§ Passage provided
^^^^^^^^

Taking a page
from President Bush, Democrat Barack Obama said Tuesday he
wants to expand White House efforts to steer social service
dollars to religious groups, risking protests in his
own party with his latest aggressive reach for voters
who usually vote Republican.
Obama contended
he is merely stating long-held positions -- surprising to
some, he said, after a primary campaign in which he was
''tagged as being on the left.''
In recent days,
with the Democratic nomination in hand and the general
election battle with Republican John McCain ahead, Obama has
been sounding centrist themes with comments on guns,
government surveillance, and capital punishment. He's
even quoted Ronald Reagan.
On Tuesday,
touring a Presbyterian Church-based social services
facility, the Democratic senator said he would get
religious charities more involved in government
antipoverty efforts if elected.
''We need an
all-hands-on-deck approach,'' he said at Eastside Community
Ministry.
The event was
part of a series leading into Friday's Fourth of July
holiday aimed at reassuring skeptical voters and shifting
away from being stamped as part of the Democratic
Party's most liberal wing.
He said the
connection of religion and public service was nothing new in
his personal life.
Obama showed he
was comfortable using the kind of language that is
familiar in evangelical churches and Bible studies by
calling his faith ''a personal commitment to Christ.''
He said that his time as a community organizer in
devastated Chicago neighborhoods, supported in part by a
Catholic group, brought him to a deeper faith and also
convinced him that faith is useless without works.
''While I could
sit in church and pray all I want, I wouldn't be
fulfilling God's will unless I went out and did the Lord's
work,'' he declared.

^^^^^^^^

§ Raw data
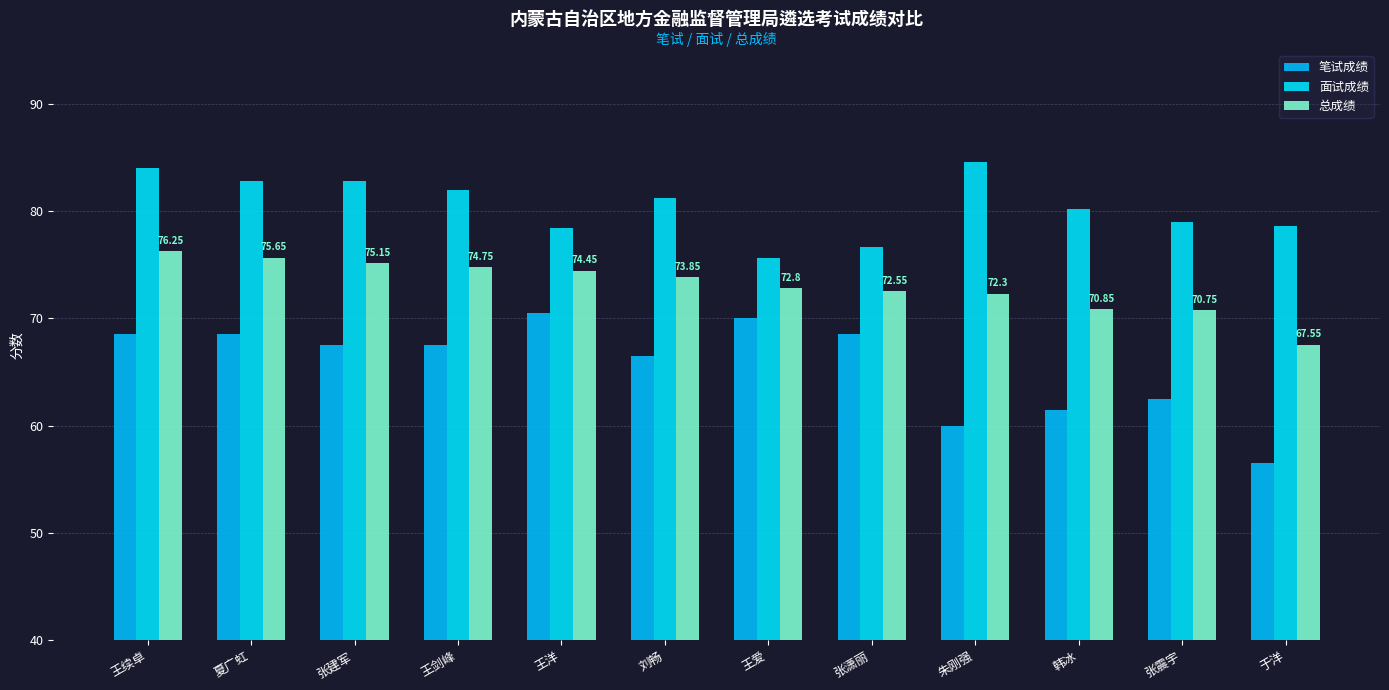

At which label is 面试成绩 closest to 80?

韩冰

^^^^^^^^

§ Actions to take
- 1) Reproduce verbatim the stretch of the article on Obama and religious charities that begins with "The event was" and ends with "his personal life.".
- 2) Extend the news story about Obama's plan for faith-based social services, picking up after its final sentence.

§ Answers below
- 1)
The event was
part of a series leading into Friday's Fourth of July
holiday aimed at reassuring skeptical voters and shifting
away from being stamped as part of the Democratic
Party's most liberal wing.
He said the
connection of religion and public service was nothing new in
his personal life.

- 2)
His talk on faith
in the battleground state of Ohio came a day after a
speech on patriotism in Missouri, another November election
battleground. Wednesday, he travels to Colorado
Springs, Colo., a hub for conservative Christian
organizations, for a speech focused on service.
With 80% of
Americans saying they identify themselves with some
religion, Obama's campaign has struggled with the
topic.
Comments critical
of America by Obama's longtime pastor, the Reverend
Jeremiah Wright, caused a firestorm during the primaries and
brought Obama's brand of faith under scrutiny because
of Wright's adherence to black liberation theology.
Obama also has battled false but persistent rumors
that he is a Muslim; they have been kept alive on the
Internet despite his repeated talk about his longtime
devotion to Christianity.
Conservative
Christians make up about a quarter of the electorate, and
they helped put Bush in office twice. Many still are likely
to oppose the Democratic nominee because of his
support for abortion rights, gay rights, and other
causes.
An AP-Yahoo News
poll in June found that people who attend church at
least once a week support Republican McCain over Obama, 49%
to 37%. Those who attend church less often tend to
favor Obama. White evangelical Christians who attend
church weekly favor McCain by huge margins.
Still, the Obama
camp notes that some evangelicals feel passionately
about aggressive environmental stewardship, an issue more
commonly associated with Democrats. Others find appeal
in Obama's message about ending messy political
divisions.
Obama recently
won the endorsement of the Reverend Kirbyjon Caldwell, a
Houston Methodist megachurch leader who is very close to
Bush.
McCain is a
mostly reliable conservative vote, but he isn't as
passionate or vocal about religious conservatives as
some would like. He also famously upbraided some
Christian evangelical leaders as ''agents of
intolerance'' in his first presidential campaign. He has
sought to make amends since then and is continuing his
outreach efforts. He met with world-renowned
evangelist Billy Graham last weekend.
Obama's
high-profile embrace of a key theme of Bush's time in office
-- the ''faith-based initiative'' -- is just the
latest example of him trying to show his centrist
side.
Last week he
quoted Reagan, saying, ''we have to trust but verify,''
after Bush lifted trade sanctions against North Korea and
moved to remove the country from the U.S. terrorism
list.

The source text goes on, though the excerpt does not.